Hi all - I'm trying to find some cararye for a little creatures IPA clone but am having no luck from any of the homebrew shops I've tried.

Does anyone know who might have some in stock I can arrange for delivery? Who are the best guys to use for internet orders that may hold this. All the sites with this listed on their websites after I order tell me they don't have any in stock.


----------



## Lemon (16/4/15)

Try Brewman, Steve has stocked this previously and ships.

Lemon


----------



## Bridges (16/4/15)

Could you use wey. rye for the rye flavour and maybe some carabohemian for the colour and flavour. It's not something I've done but could be a way to get it going without the cararye.


----------



## yankinoz (16/4/15)

I recently got some from Craftbrewer.


----------



## hoppinmad (17/4/15)

A while ago I was attempting to make a Firestone Walker Wookey Jack clone ( a black rye IPA) which called for cararye. I had a lot of trouble finding it also. Even Grain and Grape dont stock it. Ended up having to get it shipped down from Craftbrewer. Not sure if it really made a massive difference to the beer but I was trying to get as close to the original as I could.

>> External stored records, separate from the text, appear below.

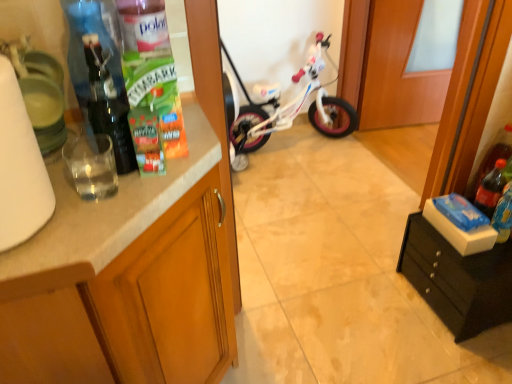
Where is `vacant area on top of white marble countertop at left (from a real-world perspective)`? This screenshot has height=384, width=512. vacant area on top of white marble countertop at left (from a real-world perspective) is located at coordinates (96, 172).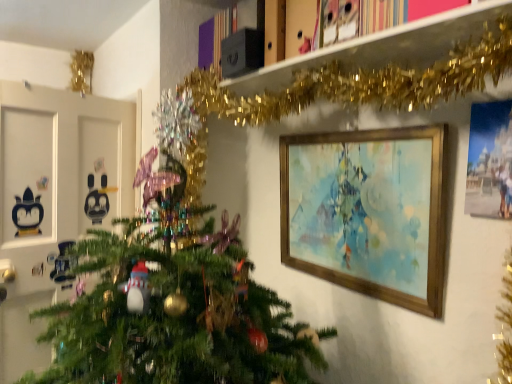
Question: Which is correct: wooden picture frame at upper right, marked as the second picture frame in a right-to-left arrangement, is inside gold tinsel garland at upper center, or outside of it?

Choices:
 (A) inside
 (B) outside

Answer: (B)

Question: Based on their positions, is wooden picture frame at upper right, marked as the second picture frame in a right-to-left arrangement, located to the left or right of gold tinsel garland at upper center?

Choices:
 (A) left
 (B) right

Answer: (B)

Question: Estimate the real-world distances between objects in this image. Which object is farther from the matte blue painting at upper right, positioned as the 1th picture frame in front-to-back order?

So yeah... craftbrewer is probably your best bet


----------



## oglennyboy (18/4/15)

I needed some crystal & choc rye for a recipe a couple of weeks ago and found some good info on these forums & this site http://barleypopmaker.info/2009/12/08/home-roasting-your-malts/ about making your own.
Did both and they did taste, look & smell pretty good, but I'm a week away from kegging so still have to wait for the verdict.





cheers!


----------



## siege (18/4/15)

That is an awesome guide.
I brewed a rye porter a couple of weeks ago and haven't bottled it yet but I ended up changing the recipe at the last minute because I couldn't get any crystal rye. Next time I'll just roast my own!


----------



## NT.Thunder (19/4/15)

Thanks for the information, heaps to work with now. FWIW I did end up getting some sent down from Craftbrewer.


----------



## Brewman_ (24/4/15)

I do have have CaraRye, just FYI.

I am not that big of a Rye fan, but Mark, MHB, dropped in to get some the other day. And after cracking and tasting it I love it, it's very tasty! I think you'll like it.

Cheers Steve


----------